[Stored data entries]
==================================================

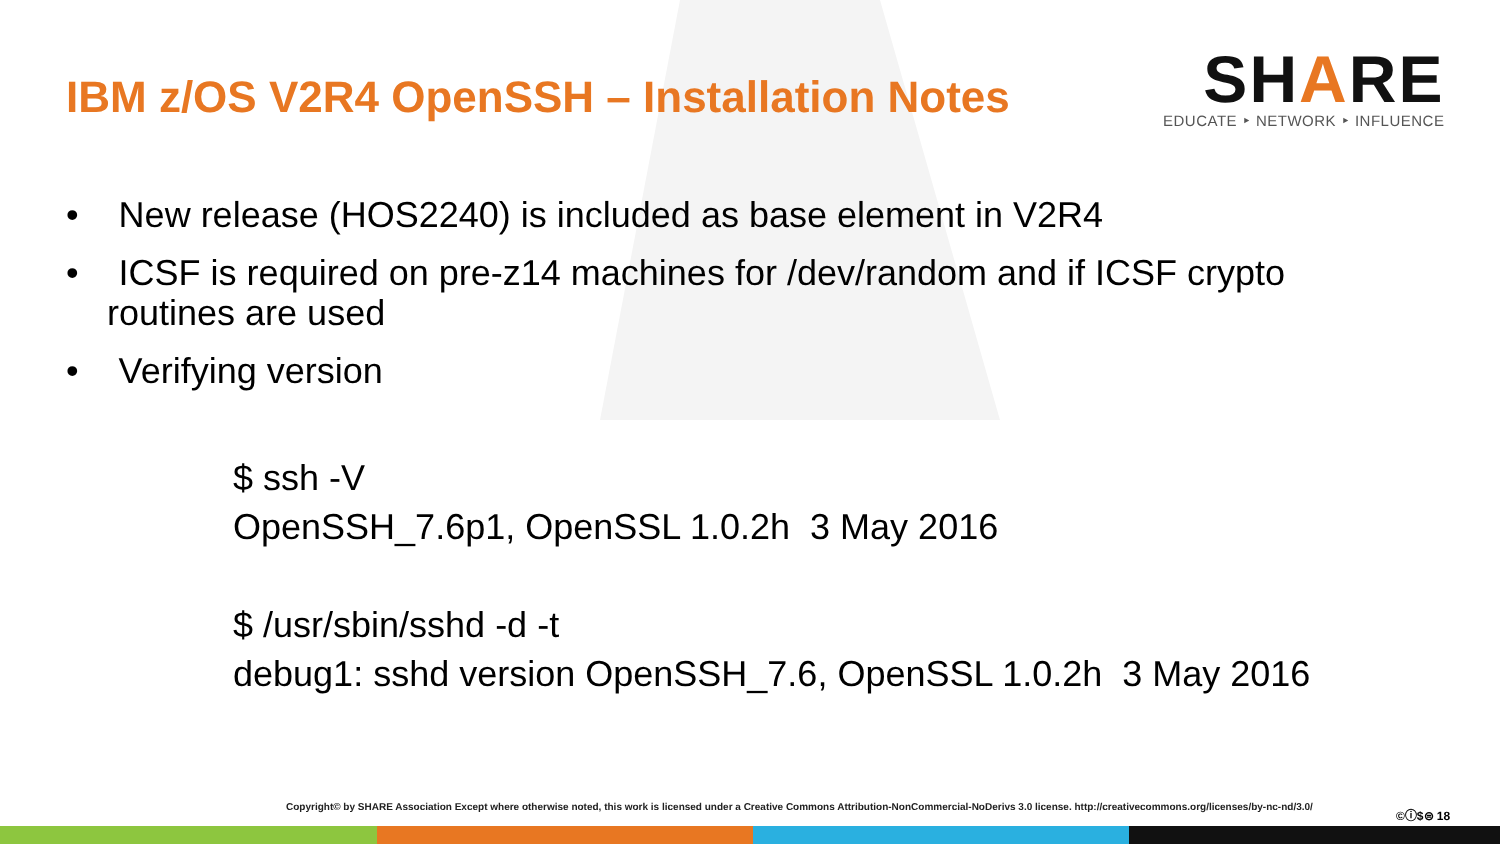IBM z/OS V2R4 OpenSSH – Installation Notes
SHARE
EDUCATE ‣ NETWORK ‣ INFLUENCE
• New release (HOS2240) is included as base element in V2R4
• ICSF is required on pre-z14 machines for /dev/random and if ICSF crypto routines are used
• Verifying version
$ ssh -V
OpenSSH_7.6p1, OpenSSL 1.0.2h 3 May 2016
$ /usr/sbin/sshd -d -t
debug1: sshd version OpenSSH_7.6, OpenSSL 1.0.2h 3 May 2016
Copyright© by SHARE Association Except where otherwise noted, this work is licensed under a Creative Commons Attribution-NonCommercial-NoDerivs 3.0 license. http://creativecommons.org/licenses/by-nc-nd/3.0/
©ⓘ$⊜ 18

==================================================

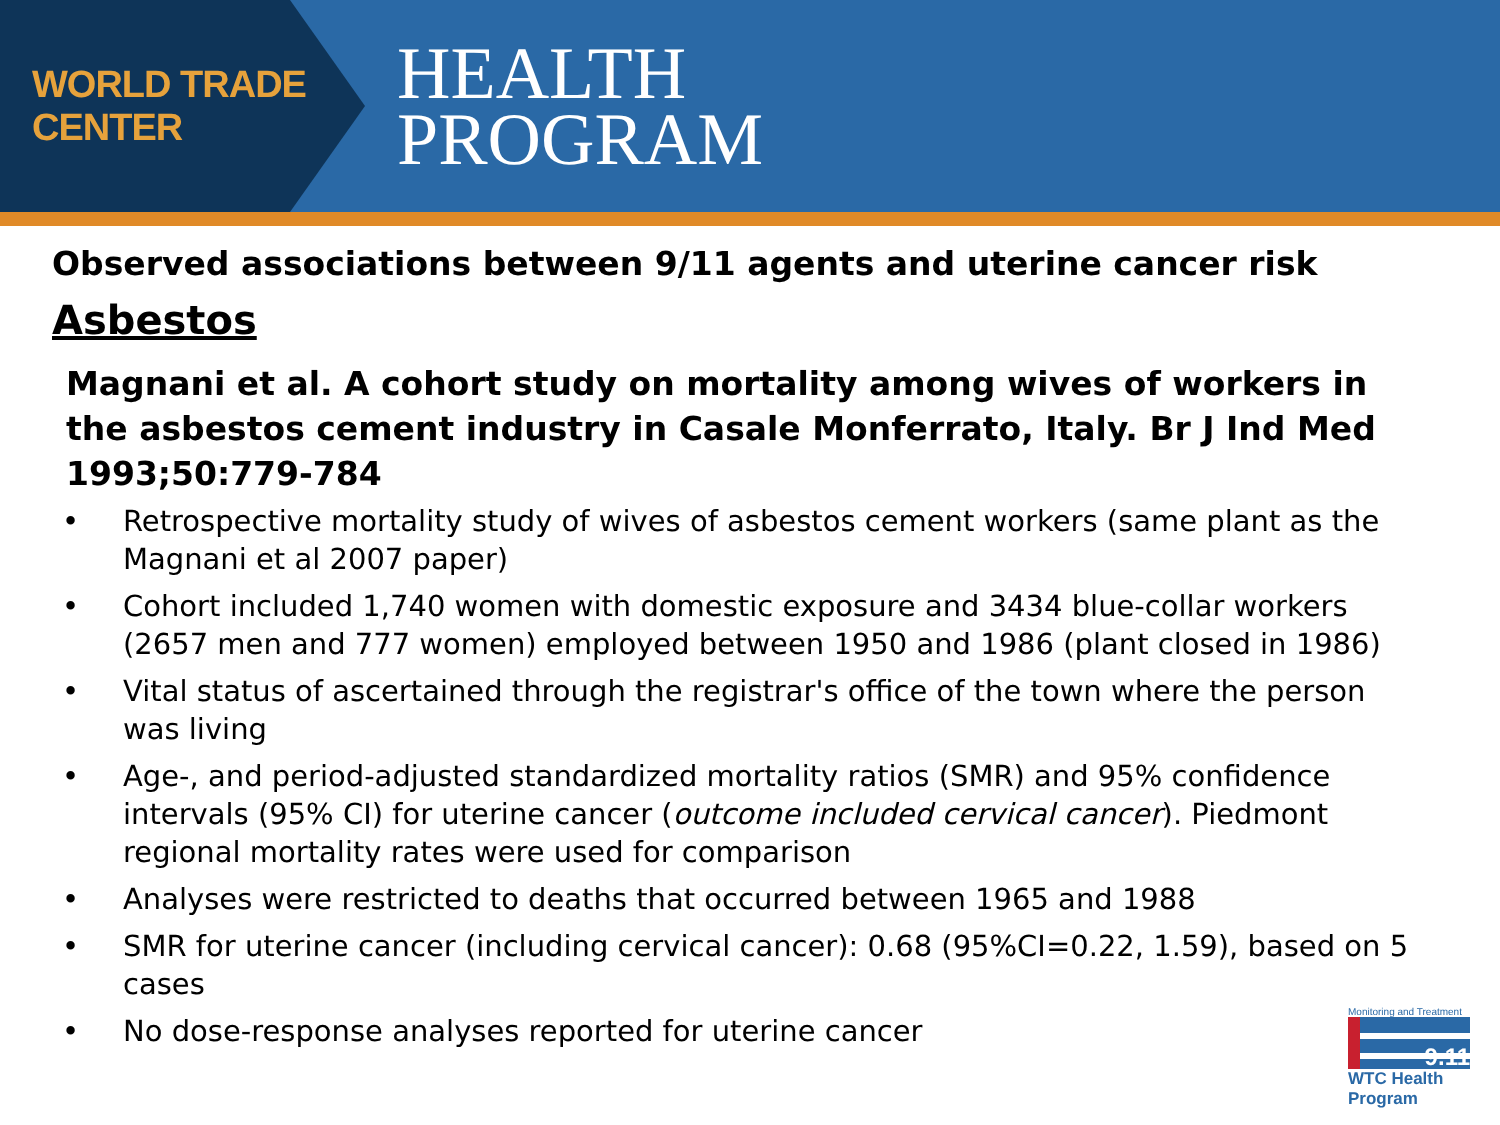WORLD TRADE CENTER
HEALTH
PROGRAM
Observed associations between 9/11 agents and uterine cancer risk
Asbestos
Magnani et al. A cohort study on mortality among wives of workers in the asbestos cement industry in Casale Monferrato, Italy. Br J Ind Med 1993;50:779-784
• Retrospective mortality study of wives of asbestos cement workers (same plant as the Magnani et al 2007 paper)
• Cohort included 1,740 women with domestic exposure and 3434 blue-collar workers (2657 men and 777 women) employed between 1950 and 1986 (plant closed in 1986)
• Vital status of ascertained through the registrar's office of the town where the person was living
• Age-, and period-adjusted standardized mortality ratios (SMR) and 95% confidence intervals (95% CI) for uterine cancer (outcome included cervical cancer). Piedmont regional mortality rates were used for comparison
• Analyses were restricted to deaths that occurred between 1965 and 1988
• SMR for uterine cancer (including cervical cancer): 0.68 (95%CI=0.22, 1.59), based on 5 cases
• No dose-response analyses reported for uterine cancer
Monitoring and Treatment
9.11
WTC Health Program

==================================================

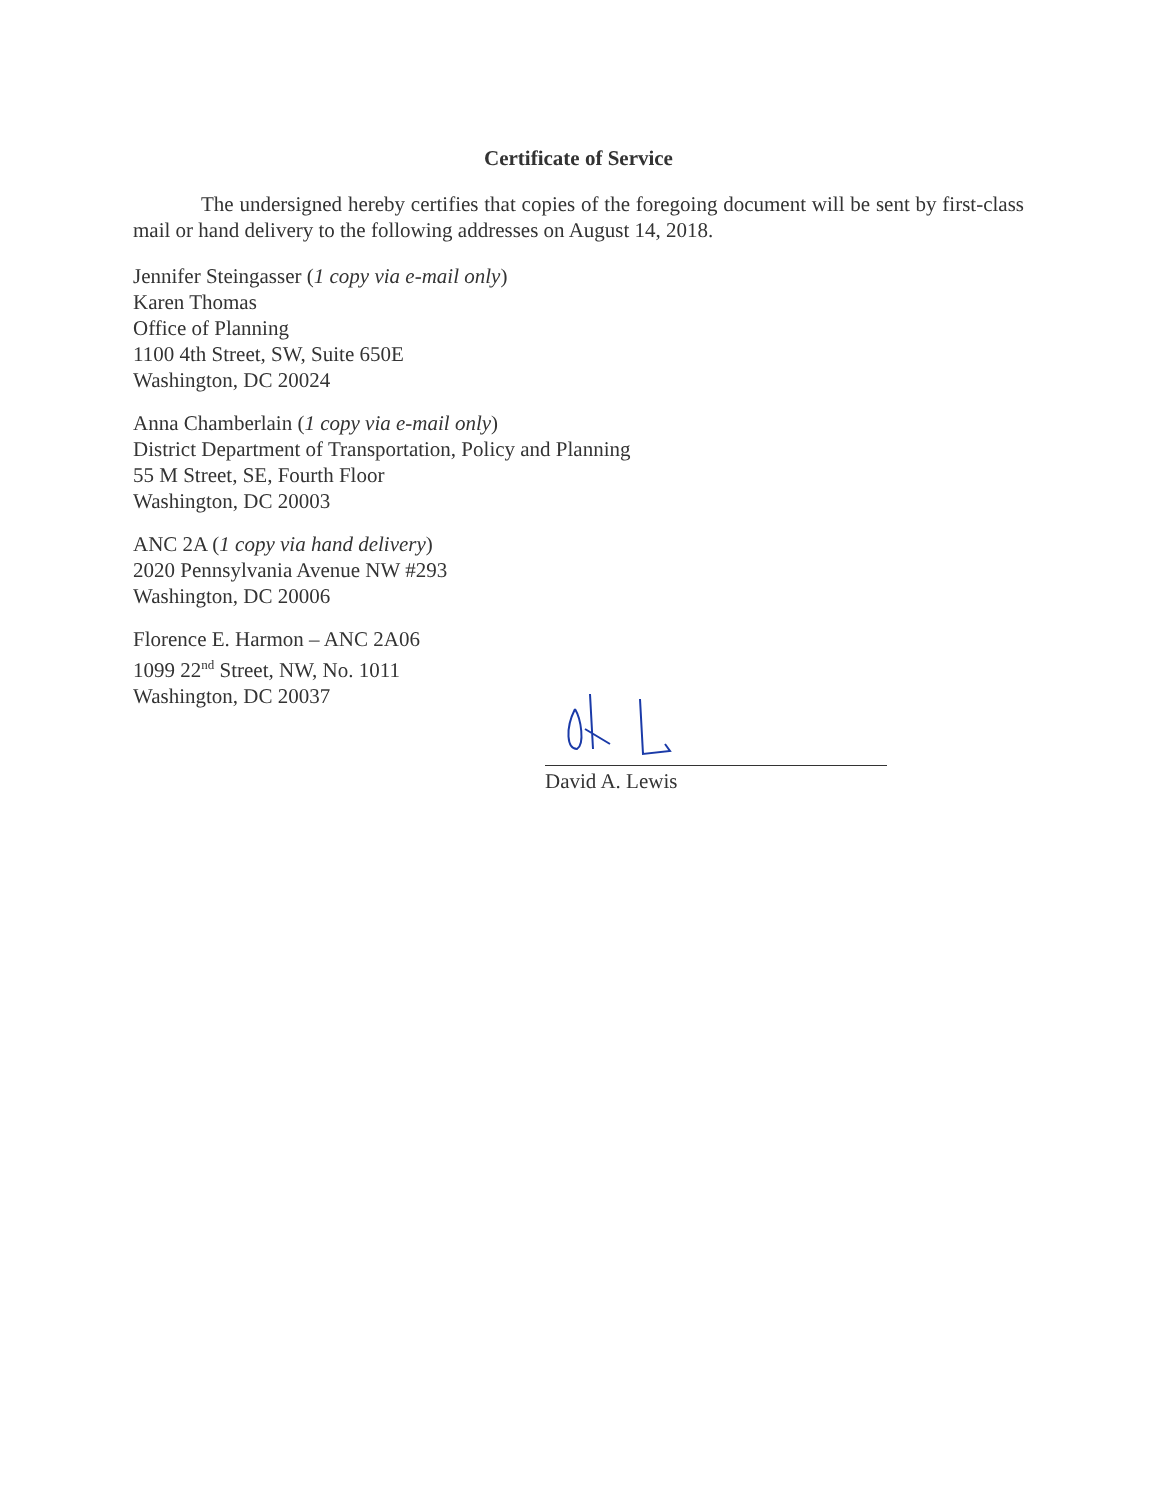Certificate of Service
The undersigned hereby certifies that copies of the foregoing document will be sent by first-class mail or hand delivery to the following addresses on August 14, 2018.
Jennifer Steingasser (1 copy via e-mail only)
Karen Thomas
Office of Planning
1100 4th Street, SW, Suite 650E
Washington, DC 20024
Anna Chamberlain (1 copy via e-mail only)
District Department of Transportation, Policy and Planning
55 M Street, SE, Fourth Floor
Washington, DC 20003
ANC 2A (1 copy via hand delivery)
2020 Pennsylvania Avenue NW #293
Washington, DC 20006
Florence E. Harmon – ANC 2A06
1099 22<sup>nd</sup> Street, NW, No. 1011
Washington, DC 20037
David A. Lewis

==================================================

=== THE PROBLEM ===
Where does the word "wives" occur in the records? Return every line that holds it.

=== RESULT BELOW ===
Magnani et al. A cohort study on mortality among wives of workers in the asbestos cement industry in Casale Monferrato, Italy. Br J Ind Med 1993;50:779-784
• Retrospective mortality study of wives of asbestos cement workers (same plant as the Magnani et al 2007 paper)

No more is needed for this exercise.